Nicht viel anders ergeht es auch Martin Freeman, der vielfach in Filmen und Serien wie Sherlock nette, gutherzige und gesellige Charaktere gibt – aber beim Aufeinandertreffen mit Fans als arrogant und abweisend wahrgenommen wird. Denn durch die Charaktere, die er verkörpert, weckt er Erwartungen, die er selbst nicht erfüllen kann oder will – was beiderseitig zu Enttäuschungen führt, wie er selbst sagte. Die Fiktion fordert die Realität heraus.
“Being in that show, it is a mini-Beatles thing, People’s expectations, some of it’s not fun any more. It’s not a thing to be enjoyed, it’s a thing of: ‘You better f—— do this, otherwise you’re a c—.’ That’s not fun anymore.”
Martin Freeman
Auch in Perfect Blue wird der krasse Kontrast zwischen der Art, wie Mima von anderen – durch ihre Augen – wahrgenommen wird, und der Realität offenbar, wenn Mima mit sich selbst ist; einsam, alleine und in ihrem Hadern mit der Realität verloren; verzweifelt darüber, wie andere sie zeichnen und porträtieren.

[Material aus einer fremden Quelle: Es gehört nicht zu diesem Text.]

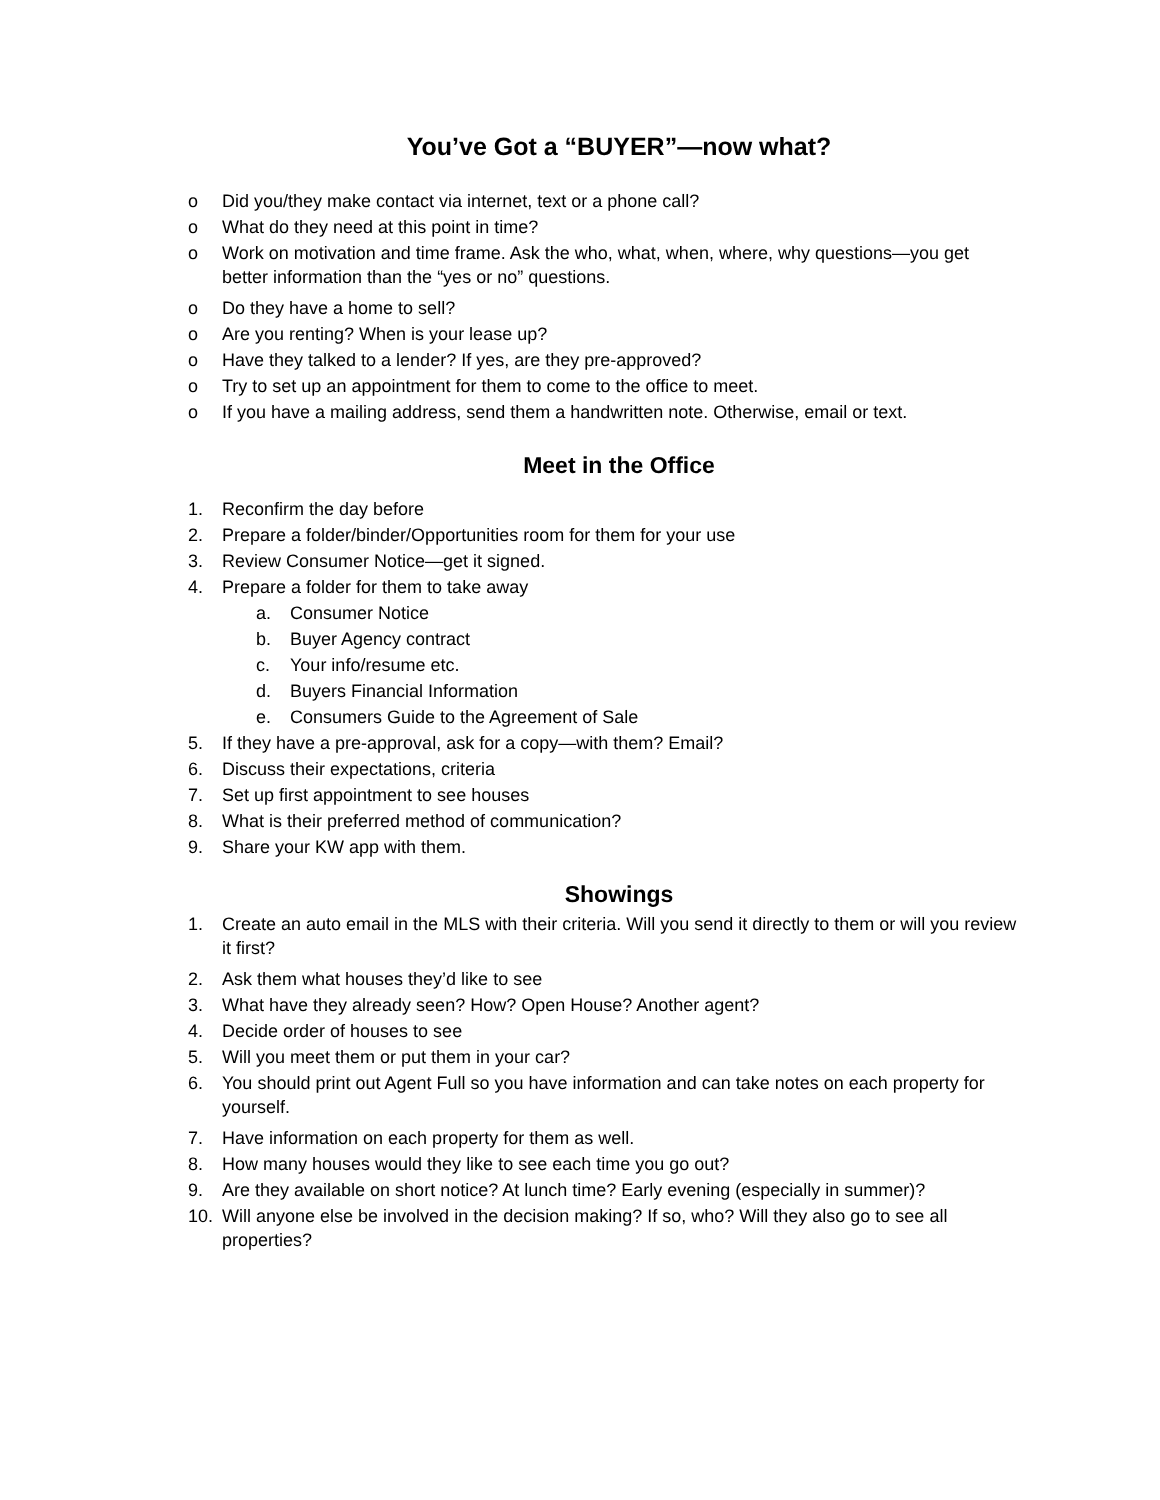You’ve Got a “BUYER”—now what?
o Did you/they make contact via internet, text or a phone call?
o What do they need at this point in time?
o Work on motivation and time frame. Ask the who, what, when, where, why questions—you get better information than the “yes or no” questions.
o Do they have a home to sell?
o Are you renting? When is your lease up?
o Have they talked to a lender? If yes, are they pre-approved?
o Try to set up an appointment for them to come to the office to meet.
o If you have a mailing address, send them a handwritten note. Otherwise, email or text.
Meet in the Office
1. Reconfirm the day before
2. Prepare a folder/binder/Opportunities room for them for your use
3. Review Consumer Notice—get it signed.
4. Prepare a folder for them to take away
a. Consumer Notice
b. Buyer Agency contract
c. Your info/resume etc.
d. Buyers Financial Information
e. Consumers Guide to the Agreement of Sale
5. If they have a pre-approval, ask for a copy—with them? Email?
6. Discuss their expectations, criteria
7. Set up first appointment to see houses
8. What is their preferred method of communication?
9. Share your KW app with them.
Showings
1. Create an auto email in the MLS with their criteria. Will you send it directly to them or will you review it first?
2. Ask them what houses they’d like to see
3. What have they already seen? How? Open House? Another agent?
4. Decide order of houses to see
5. Will you meet them or put them in your car?
6. You should print out Agent Full so you have information and can take notes on each property for yourself.
7. Have information on each property for them as well.
8. How many houses would they like to see each time you go out?
9. Are they available on short notice? At lunch time? Early evening (especially in summer)?
10. Will anyone else be involved in the decision making? If so, who? Will they also go to see all properties?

Mit all diesen Facetten und Aphorismen war Perfect Blue nicht unbedingt seiner Zeit voraus. Denn Satoshi Kon sinnierte über Phänomene, die er schon im J-Pop sah. Aber er dachte und interpretierte sie in einer Weise, die Perfect Blue zu einem Werk macht, das heute aktueller wirkt als zu seinem Erscheinen. Denn jeder kann heute Mima sein und die Zweifel und Ängste durchleben, die sie erfährt. Millionen von Menschen sind heute im Netz kleine Mini-Berühmtheiten, haben eine Anhängerschaft, die Erwartungen und Vorstellungen hat, die nicht mit der Realität konform gehen.
Übrigens kann ich allen, die diesen Artikel lesen, versichern: Ich existiere. Ich bin keine KI.